• Selection:
++++++++
Pembroke

IMG_2500
Pembroke monument (Plymouth County)

PembrokeLocation: Town Green, junction of Center Street and Curve Street, Pembroke
Coordinates: 42°04’17.2″N 70°48’35.4″W
Date dedicated: June 12, 1889
Architect/Sculptor/Manufacturer: Monumental Bronze Company of Bridgeport, CT (manufacturer)
Number of names: 136 who served (20 died in service, 21 died since the war, 95 then living)

Located in front of the First Church and across from the Town Hall, 100 Center Street, this monument is unusual in that it records the names of all those who served from Pembroke. The primary inscription reads, “Erected by the Citizens of Pembroke to Commemorate the Brave Deeds of Their Loyal Sons in the War for the Preservation of the Union, 1861-1865.” The base of the pedestal is made of Hallowell granite and the pedestal and statue of zinc or “white bronze” which is cast hollow and therefore significantly less expensive. It was constructed at a cost of $1,056. The Ladies Sanitary Aid Society of Pembroke, who worked throughout the war to aid soldiers, contributed the balance of their treasury to build the monument.
++++++++
• Information shown:
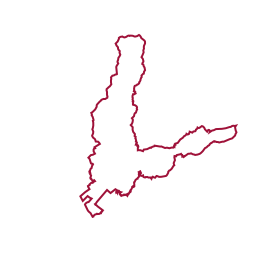 the district of Gurghiu, Mures, Romania, rotated 320°
{"feature_id": "2599482B77375786241858", "entity_name": "Gurghiu", "entity_type": "district", "adm_level": 2, "iso_a3": "ROU", "parent_name": "Romania", "parent_adm1": "Mures", "projection": "natural_earth1", "projection_center": [24.887, 46.798], "detail": "fine", "context": "isolated", "style": "outline", "palette": "rose", "viewbox_px": 256, "rotation_deg": 320, "n_neighbors": 0, "source": "geoboundaries", "source_scale": "gbopen_adm2", "svg_char_len": 5909}
<svg xmlns="http://www.w3.org/2000/svg" viewBox="0 0 256 256"><g transform="rotate(320 128 128)"><path d="M212.2,195.6L210.9,195.0L210.5,194.3L209.7,193.7L208.7,193.3L207.4,193.2L206.3,192.5L202.7,191.0L199.4,189.0L194.7,185.4L192.2,184.8L190.8,184.0L187.9,183.7L188.9,183.1L189.0,182.5L188.9,181.7L188.6,181.3L188.2,181.1L186.3,181.7L186.1,178.5L186.6,176.7L186.4,175.0L185.8,174.0L182.8,173.8L181.6,173.0L181.5,172.4L180.6,173.0L179.0,172.9L178.2,173.5L177.5,173.7L175.8,172.7L174.3,172.9L172.9,170.5L172.5,170.9L171.1,171.4L170.9,171.7L169.6,171.4L169.1,170.1L168.6,170.5L166.8,170.6L165.7,170.3L163.8,170.7L160.6,170.4L156.5,171.4L154.2,170.4L153.6,171.2L153.2,170.7L151.7,172.1L151.6,171.4L150.2,172.2L148.8,171.0L146.7,170.1L145.2,168.1L143.5,167.1L141.7,163.6L140.7,162.9L137.1,158.7L136.8,159.0L134.4,158.0L132.8,158.0L132.5,157.3L129.1,156.5L126.2,154.7L124.6,155.4L123.2,153.0L121.8,151.7L121.2,151.4L122.9,149.4L123.8,149.1L124.0,148.7L123.6,148.8L123.5,147.7L124.2,146.5L123.3,145.8L123.9,145.4L125.1,145.1L125.5,144.8L125.5,144.1L125.3,143.5L126.0,143.1L126.4,142.1L126.9,141.6L127.0,140.6L128.2,139.7L127.9,138.4L129.4,137.1L129.5,134.3L130.4,132.3L132.1,130.4L132.0,127.5L133.7,127.3L135.3,126.4L136.9,125.0L137.2,124.3L137.3,123.0L140.2,122.8L141.8,121.5L142.8,121.1L144.0,121.3L145.9,120.0L146.9,119.7L147.3,118.6L148.2,118.0L148.5,117.2L148.2,115.4L146.8,113.4L147.2,112.7L147.9,112.3L148.4,111.6L148.5,110.8L148.8,110.6L149.4,110.7L149.7,109.2L151.0,108.1L151.1,107.5L152.1,106.3L153.3,105.6L153.6,105.7L153.8,105.5L154.3,106.1L156.0,106.4L156.2,105.3L156.7,105.1L156.7,104.3L156.4,104.1L156.6,103.8L156.3,103.5L157.2,102.9L157.8,101.9L159.7,100.3L160.3,100.1L162.1,100.8L162.9,100.6L163.9,101.0L165.3,100.9L166.0,100.1L166.8,100.1L168.3,99.4L168.7,98.9L170.3,98.0L171.2,97.8L172.1,96.5L174.4,96.2L175.0,96.5L176.6,95.1L178.2,94.7L179.6,92.2L179.7,90.9L180.5,89.3L180.1,88.1L181.2,87.4L182.4,87.1L182.9,86.5L183.8,84.5L183.9,82.4L185.2,81.9L188.6,80.1L189.6,78.4L191.3,77.4L192.1,76.2L193.1,75.3L195.4,74.2L196.6,72.7L196.8,71.6L196.0,67.6L196.4,66.4L196.5,65.0L196.2,63.8L194.1,63.5L192.3,62.6L191.8,62.1L190.9,60.4L189.4,58.9L188.4,58.5L188.2,57.8L186.9,57.2L185.4,57.1L183.7,56.5L182.9,55.5L182.5,54.3L180.7,53.3L179.0,53.1L178.4,53.8L175.7,55.1L172.8,55.4L172.6,56.4L172.2,57.3L172.2,59.7L171.3,61.0L171.0,62.1L171.2,63.5L170.8,64.1L169.9,64.9L169.2,66.9L167.4,67.7L165.9,68.0L164.0,69.6L162.8,70.2L162.3,70.9L162.0,72.3L159.3,73.1L158.2,73.7L154.2,79.6L153.8,79.6L152.7,78.9L150.9,78.6L149.7,77.9L147.5,78.3L146.7,79.7L145.8,80.3L144.3,82.1L143.3,83.8L140.8,84.4L139.6,84.3L136.6,84.5L135.6,85.6L135.3,86.5L134.4,87.8L133.8,88.3L132.7,90.0L132.7,90.5L131.6,91.5L129.1,91.1L127.9,90.0L125.7,89.3L125.0,89.6L123.1,89.6L119.5,90.1L118.7,90.4L117.6,91.6L114.8,92.7L110.9,93.0L109.6,92.8L109.0,94.5L108.3,95.0L108.2,96.4L107.0,99.3L106.4,100.0L105.7,99.9L104.9,101.5L102.9,103.9L100.8,105.6L99.9,106.0L99.1,108.4L97.8,109.7L95.6,110.8L95.3,111.5L95.1,113.1L95.5,114.9L95.4,115.8L94.6,117.6L96.3,119.3L96.4,120.9L96.2,122.1L90.0,121.2L89.8,122.4L88.8,122.0L88.4,122.1L87.7,122.5L86.6,123.9L86.2,126.4L83.9,125.9L82.1,124.9L78.6,125.3L78.7,127.0L76.9,131.3L77.2,132.0L77.9,132.6L77.9,133.3L76.0,134.0L74.3,135.3L73.2,135.2L71.7,136.1L70.5,136.4L70.1,137.1L70.7,137.2L69.5,139.5L69.3,139.4L69.1,140.8L67.2,141.9L67.2,143.0L66.8,143.0L67.0,145.1L66.9,146.1L68.5,146.2L68.5,147.5L67.0,147.1L65.7,147.3L65.2,146.6L64.6,146.4L62.2,146.5L62.0,147.0L61.8,147.0L60.0,146.7L59.7,147.2L59.2,150.1L54.0,149.6L47.6,149.7L46.5,154.8L53.3,154.2L53.9,156.8L54.8,158.7L50.2,159.4L49.5,158.9L48.2,158.6L46.8,158.6L45.8,159.0L44.2,165.4L44.2,166.9L44.6,169.1L43.8,173.3L44.6,173.6L45.3,173.1L47.1,173.1L48.2,173.6L49.1,173.7L49.3,174.3L50.7,175.3L52.0,175.4L52.0,175.7L52.4,175.9L52.6,175.5L53.3,175.1L54.3,175.4L55.2,175.1L55.2,174.8L55.8,174.8L54.3,168.4L54.2,166.9L53.7,166.0L53.8,165.1L54.7,165.2L56.7,164.6L72.1,162.0L72.8,166.6L79.0,166.8L79.4,168.0L79.3,168.4L79.6,168.6L79.6,169.0L79.4,169.1L79.5,169.2L78.3,169.1L77.7,169.5L77.5,169.9L78.4,169.9L78.3,170.4L78.5,170.2L79.9,170.2L79.7,170.6L80.2,170.8L79.8,171.3L80.6,171.5L81.4,172.7L80.1,172.6L79.8,173.1L79.2,173.4L79.1,174.0L79.4,174.5L79.2,175.0L79.5,175.1L79.5,175.7L80.2,175.7L80.6,176.3L81.1,176.3L81.9,176.9L82.3,176.6L82.8,177.3L83.5,177.6L83.4,177.9L83.9,178.1L84.0,178.5L83.8,178.6L83.9,179.5L84.5,179.1L85.1,179.1L84.8,178.4L84.9,178.1L87.0,178.6L88.1,178.1L88.5,178.6L89.1,178.5L89.2,177.6L90.1,177.2L90.5,177.4L92.9,176.3L93.6,176.5L93.6,175.8L94.4,175.8L94.9,176.8L95.1,176.8L95.1,176.4L95.6,175.9L96.1,175.9L97.4,174.0L97.8,173.9L97.9,173.5L99.0,173.3L100.5,172.6L102.1,172.7L102.8,173.0L103.3,172.5L104.8,172.4L106.2,171.7L106.3,171.4L106.1,171.1L106.4,170.6L106.8,170.7L106.7,170.3L107.1,169.9L107.8,169.8L107.9,168.7L109.5,169.0L109.0,170.9L107.9,171.1L106.6,172.0L107.7,173.5L109.1,174.0L108.4,175.2L108.6,175.9L109.3,176.9L110.2,177.0L110.7,177.6L111.3,177.9L111.8,179.1L113.7,180.7L113.8,181.0L113.3,181.3L113.3,181.9L114.1,181.3L114.2,181.6L115.7,181.3L116.0,182.3L116.8,183.5L119.0,183.1L119.4,183.5L120.4,185.4L122.0,186.7L126.0,189.0L126.7,189.2L127.8,189.0L130.1,188.1L130.7,187.4L132.2,187.1L133.0,187.4L135.3,187.3L138.6,186.2L139.5,186.3L140.2,184.6L140.7,184.1L143.3,182.8L144.7,180.2L145.6,179.4L146.5,180.6L146.9,180.6L147.2,180.2L148.0,180.1L151.1,181.7L152.0,181.9L151.8,182.8L152.2,183.4L151.2,184.9L152.6,185.4L152.3,186.0L157.5,186.4L159.1,187.6L160.0,187.9L160.7,189.7L161.6,190.8L162.1,191.8L164.1,193.0L166.3,193.9L168.0,194.0L170.4,193.8L174.1,192.9L175.7,193.3L177.8,193.1L179.2,193.4L180.0,193.0L181.6,192.8L182.0,193.1L185.1,193.3L185.6,193.6L185.5,194.1L186.4,194.6L186.7,195.5L188.0,196.7L188.5,197.7L191.6,199.2L192.5,200.0L198.7,201.9L201.1,202.9L205.2,202.6L206.7,201.6L208.2,201.1L208.7,200.0L208.7,199.5L210.3,196.6L210.7,196.1L212.2,195.6Z" fill="none" stroke="#9f1239" stroke-width="2"/></g></svg>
++++++++
• What this exercise asks:
**1.** The Pembroke monument page splits the 136 people who served into groups. Give each group with its number.
**2.** Answer these from the Pembroke monument page:
(a) On what date was the monument dedicated?
(b) How much did it cost to build?
(c) Which group gave the rest of its treasury toward building it?
You won't need the listing at all.

• Answers for this exercise:
**1.**
- Died in service: 20
- Died since the war: 21
- Then living: 95

**2.**
(a) June 12, 1889
(b) $1,056
(c) The Ladies Sanitary Aid Society of Pembroke